A Bischwiller (Haut-Rhin), ce vendredi matin, des ouvriers travaillant sur le chantier d'une mosquée ont découvert l'inscription «Ich bin Charlie» («Je suis Charlie» en allemand). A Rennes, une façade du centre culturel islamique privé Ennour, qui sert de salle de prière, a été recouvert du mot «dehors», en français et en breton. Là aussi, après le prêche de l'imam, 200 personnes se sont rassemblées devant la salle de prière provisoire, où les tags avaient été cachés pour la prière.

En fin de journée, vendredi, le procureur de la République à Chambéry a annoncé que la thèse criminelle était désormais privilégiée à propos de l'incendie qui a ravagé, jeudi vers 22h, une partie de la mosquée historique d'Aix-les-Bains. La piste accidentelle était pourtant privilégiée depuis la matinée, alors que les dégâts empêchent l'utilisation de la salle de prière pour le moment.

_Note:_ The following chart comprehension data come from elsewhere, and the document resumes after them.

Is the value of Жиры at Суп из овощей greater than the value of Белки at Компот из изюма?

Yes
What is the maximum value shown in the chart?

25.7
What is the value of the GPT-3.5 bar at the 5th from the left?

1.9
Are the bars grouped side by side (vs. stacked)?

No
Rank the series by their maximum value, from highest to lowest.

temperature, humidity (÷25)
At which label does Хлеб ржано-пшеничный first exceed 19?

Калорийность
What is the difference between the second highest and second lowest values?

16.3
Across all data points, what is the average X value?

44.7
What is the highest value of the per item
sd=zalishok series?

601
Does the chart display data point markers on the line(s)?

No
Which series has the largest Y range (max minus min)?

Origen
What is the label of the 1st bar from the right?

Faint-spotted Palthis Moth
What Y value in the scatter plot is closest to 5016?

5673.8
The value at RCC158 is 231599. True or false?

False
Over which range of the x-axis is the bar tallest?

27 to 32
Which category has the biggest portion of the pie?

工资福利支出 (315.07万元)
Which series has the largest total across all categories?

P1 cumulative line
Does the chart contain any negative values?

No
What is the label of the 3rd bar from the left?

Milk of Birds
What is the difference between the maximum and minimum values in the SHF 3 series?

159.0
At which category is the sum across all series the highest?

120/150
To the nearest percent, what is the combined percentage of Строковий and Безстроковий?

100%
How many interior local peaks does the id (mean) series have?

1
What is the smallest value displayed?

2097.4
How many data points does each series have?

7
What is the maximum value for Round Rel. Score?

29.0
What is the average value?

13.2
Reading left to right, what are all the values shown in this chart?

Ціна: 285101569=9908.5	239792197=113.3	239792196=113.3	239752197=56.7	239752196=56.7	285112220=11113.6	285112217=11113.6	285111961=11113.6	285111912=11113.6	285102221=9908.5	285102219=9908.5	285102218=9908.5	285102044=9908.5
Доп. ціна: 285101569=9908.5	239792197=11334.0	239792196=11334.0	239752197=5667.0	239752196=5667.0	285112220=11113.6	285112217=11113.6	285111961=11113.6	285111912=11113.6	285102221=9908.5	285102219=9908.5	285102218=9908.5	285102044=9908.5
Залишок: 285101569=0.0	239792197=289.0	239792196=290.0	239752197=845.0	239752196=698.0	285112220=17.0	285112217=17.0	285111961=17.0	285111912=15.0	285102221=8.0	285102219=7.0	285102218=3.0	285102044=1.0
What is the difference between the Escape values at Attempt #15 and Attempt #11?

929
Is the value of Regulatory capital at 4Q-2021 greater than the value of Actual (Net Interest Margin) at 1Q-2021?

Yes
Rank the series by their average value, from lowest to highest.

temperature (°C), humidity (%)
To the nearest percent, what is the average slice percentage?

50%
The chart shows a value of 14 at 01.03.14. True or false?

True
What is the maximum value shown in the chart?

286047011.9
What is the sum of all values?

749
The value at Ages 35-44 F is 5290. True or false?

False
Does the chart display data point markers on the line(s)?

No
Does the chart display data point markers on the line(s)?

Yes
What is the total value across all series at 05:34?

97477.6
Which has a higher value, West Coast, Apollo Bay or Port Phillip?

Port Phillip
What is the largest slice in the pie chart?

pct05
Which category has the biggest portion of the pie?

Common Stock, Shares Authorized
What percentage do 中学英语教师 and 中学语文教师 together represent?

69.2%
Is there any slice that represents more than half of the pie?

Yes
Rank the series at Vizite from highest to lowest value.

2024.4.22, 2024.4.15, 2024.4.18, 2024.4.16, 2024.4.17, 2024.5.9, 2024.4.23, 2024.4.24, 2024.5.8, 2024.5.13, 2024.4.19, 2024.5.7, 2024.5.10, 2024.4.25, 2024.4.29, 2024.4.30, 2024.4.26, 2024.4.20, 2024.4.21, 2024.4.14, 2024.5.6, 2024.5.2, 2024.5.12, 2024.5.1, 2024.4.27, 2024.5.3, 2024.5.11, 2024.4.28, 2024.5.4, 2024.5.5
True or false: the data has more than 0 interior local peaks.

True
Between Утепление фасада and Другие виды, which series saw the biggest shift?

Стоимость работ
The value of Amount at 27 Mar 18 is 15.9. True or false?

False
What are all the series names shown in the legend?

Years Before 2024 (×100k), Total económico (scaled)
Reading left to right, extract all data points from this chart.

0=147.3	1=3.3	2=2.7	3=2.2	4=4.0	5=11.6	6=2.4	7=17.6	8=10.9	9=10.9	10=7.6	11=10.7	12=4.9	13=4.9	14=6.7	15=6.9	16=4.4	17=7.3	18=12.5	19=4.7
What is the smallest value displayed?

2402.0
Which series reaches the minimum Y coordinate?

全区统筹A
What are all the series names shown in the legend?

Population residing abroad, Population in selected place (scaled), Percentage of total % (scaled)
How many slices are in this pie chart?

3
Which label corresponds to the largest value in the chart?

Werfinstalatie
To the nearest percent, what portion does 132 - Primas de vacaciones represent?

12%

A Vendôme (Loir-et-Cher), deux impacts de balle ont été trouvés sur les portes de la mosquée, selon La Nouvelle République. Enfin, quatre coups de feu ont été tirés dans la nuit de jeudi à vendredi sur la façade d'une mosquée de Saint-Juéry, une ville de 7 100 habitants près d'Albi (Tarn). «Il y a déjà eu des tags, des carreaux cassés, mais on n'a jamais rien dit, raconte Nagach Lkouchi, président de l'association qui gère la mosquée, installé depuis quarante deux ans dans la région. Aujourd'hui, c'est la désolation. On ne peut rien faire. Je n'ai pas peur de dire que c'est du racisme.» «Ces gens qui ont attaqué le journal n'ont rien à voir avec l'islam, poursuit-il. Ils veulent mettre les gens les uns contre les autres» Pour la quatrième fois depuis l'installation de la mosquée dans une zone industrielle, en 2000, Nagach Lkouchi a porté plainte. Des analyses balistiques sont en cours. Dans un communiqué, le maire de Saint-Juéry, Jean-Paul Raynaud, a appelé au calme : «Ne laissons pas les actes irréfléchis d'individus isolés et hors de la réalité imposer un climat de tensions et de divisions.» Une marche citoyenne aura lieu dimanche à Albi.